There are a few trends which I see (Disclaimer: I don't know anything about banks and economics).

#1 Washington Mutual had to hurt. At 307B in assets it is literally off the charts. Nothing else has come close to it. That had to hurt the FDIC.

#2 The financial crisis didn't show in bank failures. At least among banks the damage was contained to a few big bad apples (WAMU 9-08, IndyMac 7-08, Downey Bank+Franklin Bank 11-08).

#3 In 2009 banks have been getting hurt, and the pain is spreading. The number of banks failing was highest in October and August. Assets were worst in August, then October.

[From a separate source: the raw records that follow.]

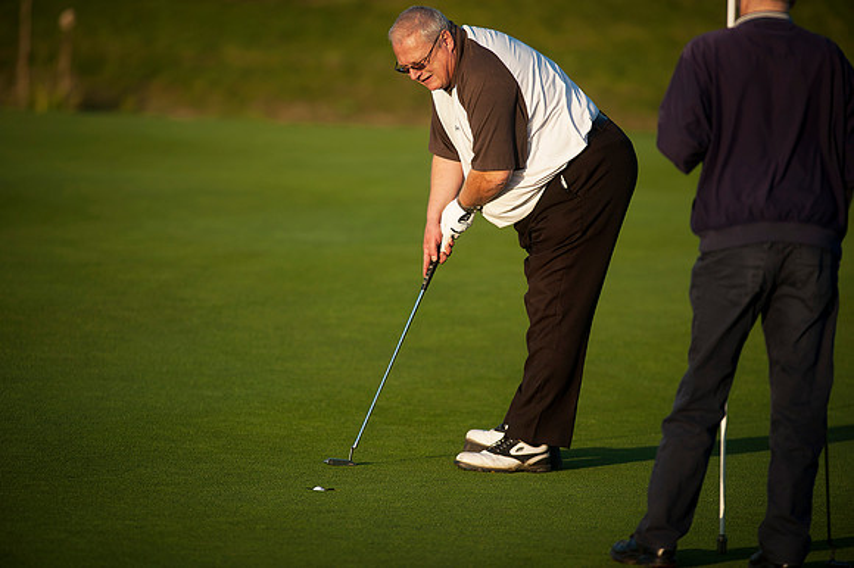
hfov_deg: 6.9
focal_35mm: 300
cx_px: 427
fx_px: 7112
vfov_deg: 4.6
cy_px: 284
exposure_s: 1/1000
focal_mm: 300
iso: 200
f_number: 4.5
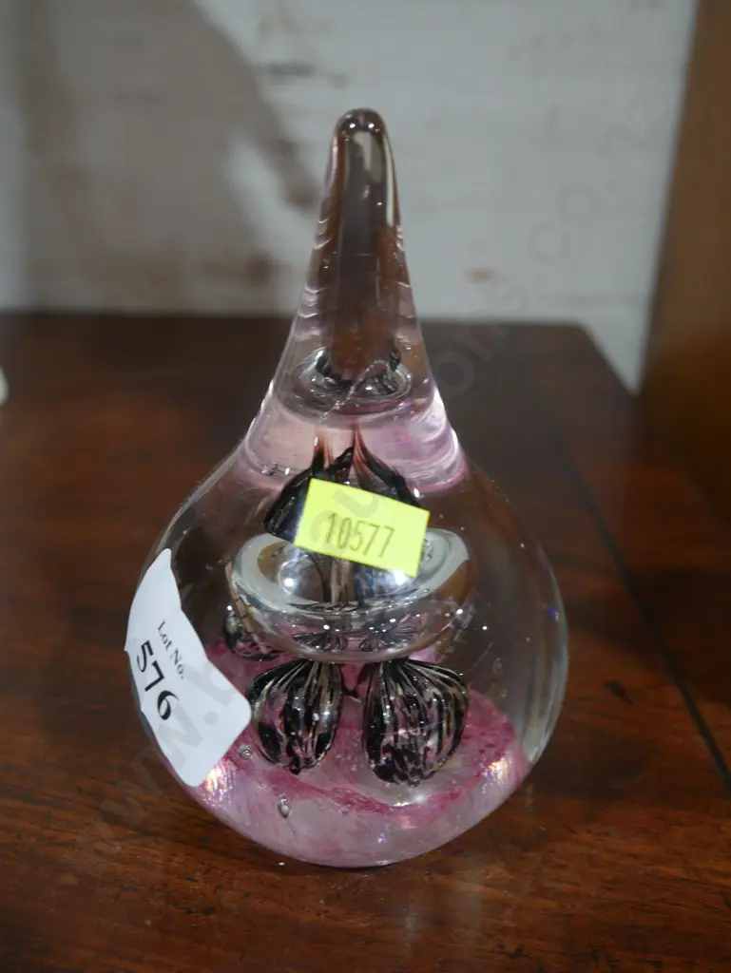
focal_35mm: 40
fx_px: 1125
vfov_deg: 46.8
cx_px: 366
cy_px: 486
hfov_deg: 36.0
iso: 800
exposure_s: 1/60
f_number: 4.4
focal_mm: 20
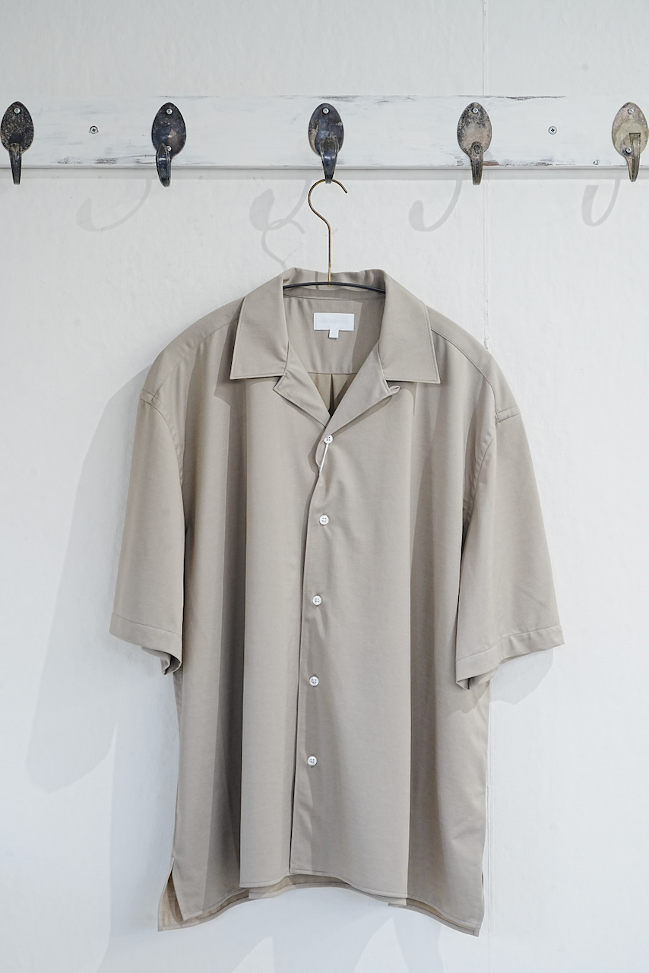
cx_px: 324
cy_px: 486
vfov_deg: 30.5
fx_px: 1784
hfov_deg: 20.6
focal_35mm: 66
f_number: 10
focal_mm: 66
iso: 1250
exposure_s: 1/30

The moving average ends solidly up. (Bank #'s not adjusted for FDIC Fridays, # of Fridays= 8=4, 9=4, 10=5)

From a non-savant's perspective the crisis in finances is getting worse. The capital market supposedly has gotten better and home sales are improving, but that's not showing up in bank failures. The WSJ also says that Commercial Real Estate is looking sicker, which will be another shock to the system.

It's also interesting that the assets per failed bank are increasing as well. For the last three months they have averaged over 1B. GDP grew in the latest quarter, but with consumer spending, jobs and banks all pointed in the wrong direction, does it really look like the beginning of a recovery? Jobs are usually late, but banks and consumer spending? Something smells.


PS: CIT failed 11/2/09 at 71B in assets.